Our most anticipated:
A first feature by the music video director Stillz, this found-footage vérité exploration of gangland Medellín sounds immersive and potentially assaultive too. (It comes from provocateur filmmaker Harmony Korine’s new production studio.) Original music by the Venezuelan electro musician Arca is sure to keep things interesting. —T.A.
Advanced buzz from Toronto has me excited for the Argentinian drama The Currents, about a 34-year-old fashion designer going through an eerie, life-upending crisis after a mysterious event on a work trip in Switzerland. —T.A.
Jim Jarmusch’s latest is a triptych of family stories, each set in a different country, with a dazzlingly starry cast: Adam Driver, Mayim Bialik, Cate Blanchett, Vicky Krieps, Indya Moore, Luka Sabbat, Tom Waits, and Charlotte Rampling. Described as an anti action film—quiet and closely observed—it took home the Golden Lion in Venice. —M.M.
Italian auteur Paolo Sorrentino lost me with his last film, 2024’s Parthenope, but the heady reviews out of Venice of his new one, La Grazia, about an aging president of Italy nearing the end of his term in office, have made it one of the must-see films in New York. It stars Sorrentino’s favored collaborator Toni Servillo and promises to cast a spell of Italian elegance. —T.A.

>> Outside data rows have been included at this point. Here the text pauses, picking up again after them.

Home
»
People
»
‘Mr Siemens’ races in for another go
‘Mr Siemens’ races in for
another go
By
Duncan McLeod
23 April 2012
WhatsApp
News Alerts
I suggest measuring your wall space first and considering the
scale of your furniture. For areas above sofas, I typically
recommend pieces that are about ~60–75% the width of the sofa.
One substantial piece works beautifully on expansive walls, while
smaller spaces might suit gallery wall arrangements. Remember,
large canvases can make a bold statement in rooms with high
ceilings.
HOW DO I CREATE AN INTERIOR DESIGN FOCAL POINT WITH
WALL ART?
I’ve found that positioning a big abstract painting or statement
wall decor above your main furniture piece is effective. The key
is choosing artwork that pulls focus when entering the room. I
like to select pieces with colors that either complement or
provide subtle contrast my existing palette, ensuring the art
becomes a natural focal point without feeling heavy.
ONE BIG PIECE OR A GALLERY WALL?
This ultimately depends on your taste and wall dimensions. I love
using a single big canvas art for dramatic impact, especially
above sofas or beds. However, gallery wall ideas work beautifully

I’m a proud Maestro truther—it was robbed on Oscar night—so I can’t wait to see Bradley Cooper’s third directorial effort, which will have its world premiere at NYFF. This one stars Will Arnett as a guy whose marriage is breaking up (his wife is played by Laura Dern) and who is going through something of a midlife crisis. This leads him to…stand-up comedy in Manhattan’s West Village?! The setup places Is This Thing On? solidly in the could-go-either-way category. But Cooper (who also directed A Star Is Born) is two for two, and I’m here for number three. —T.A.

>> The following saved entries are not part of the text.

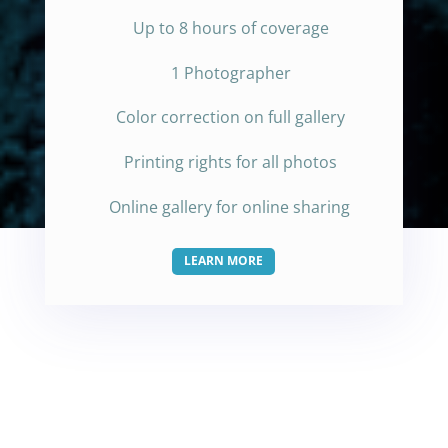
Up to 8 hours of coverage
1 Photographer
Color correction on full gallery
Printing rights for all photos
Online gallery for online sharing
LEARN MORE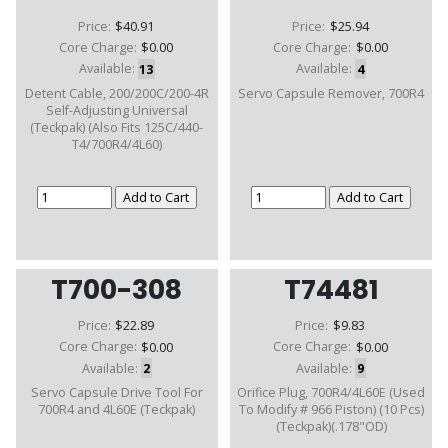
Price:
$40.91
Price:
$25.94
Core Charge:
$0.00
Core Charge:
$0.00
Available:
13
Available:
4
Detent Cable, 200/200C/200-4R
Servo Capsule Remover, 700R4
Self-Adjusting Universal
(Teckpak) (Also Fits 125C/440-
T4/700R4/4L60)
T700-308
T74481
Price:
$22.89
Price:
$9.83
Core Charge:
$0.00
Core Charge:
$0.00
Available:
2
Available:
9
Servo Capsule Drive Tool For
Orifice Plug, 700R4/4L60E (Used
700R4 and 4L60E (Teckpak)
To Modify # 966 Piston) (10 Pcs)
(Teckpak)(.178"OD)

I was bowled over by Godland, Hlynur Pálmason’s meditative drama from 2023, set in remote 19th-century Iceland. His newest feature—a contemporary story, focused on a family fractured by divorce—sounds like a slightly fantastical, Scandinavian The Squid and the Whale or maybe Daddy Long Legs. Color me intrigued. —M.M.
What’s being pitched as the definitive portrait of one of our greatest living filmmakers, Mr. Martin Scorsese, is a five-part docuseries directed by Rebecca Miller featuring interviews with the likes of Robert De Niro, Leonardo DiCaprio, Isabella Rossellini, Thelma Schoonmaker, Steven Spielberg, Sharon Stone, and Miller’s husband, Daniel Day-Lewis. For those who miss it at NYFF, don’t fret; it’ll be on Apple TV+ on October 17. —M.M.
Following their wonderful work together on 2023’s Passages, Ira Sachs and Ben Whishaw reteam for Peter Hujar’s Day, focused on a conversation between Hujar (Whishaw)—a photographer revered for his striking portrait work—and his friend the writer Linda Rosenkrantz (Rebecca Hall) in 1974. —M.M.
After making an instant classic with 2021’s The Worst Person in the World, Joachim Trier and Renate Reinsve are together again with a family drama that earned raves out of Cannes. Reinsve and Inga Ibsdotter Lilleaas star as sisters whose estranged film-director father, played by Stellan Skarsgård, plans to make a movie about his late mother—and casts an American actor (Elle Fanning) to play her. —M.M.
Scott Cooper’s Springsteen biopic, which premiered at Telluride but has a big moment at the festival, had me at Nebraska. That 1982 classic acoustic album of moody folk rock is a standout in the Springsteen catalog, and Deliver Me From Nowhere, starring Jeremy Allen White, chronicles its creation. White, beloved from The Bear, still has something to prove on the big screen, and this will be a very big swing. —T.A.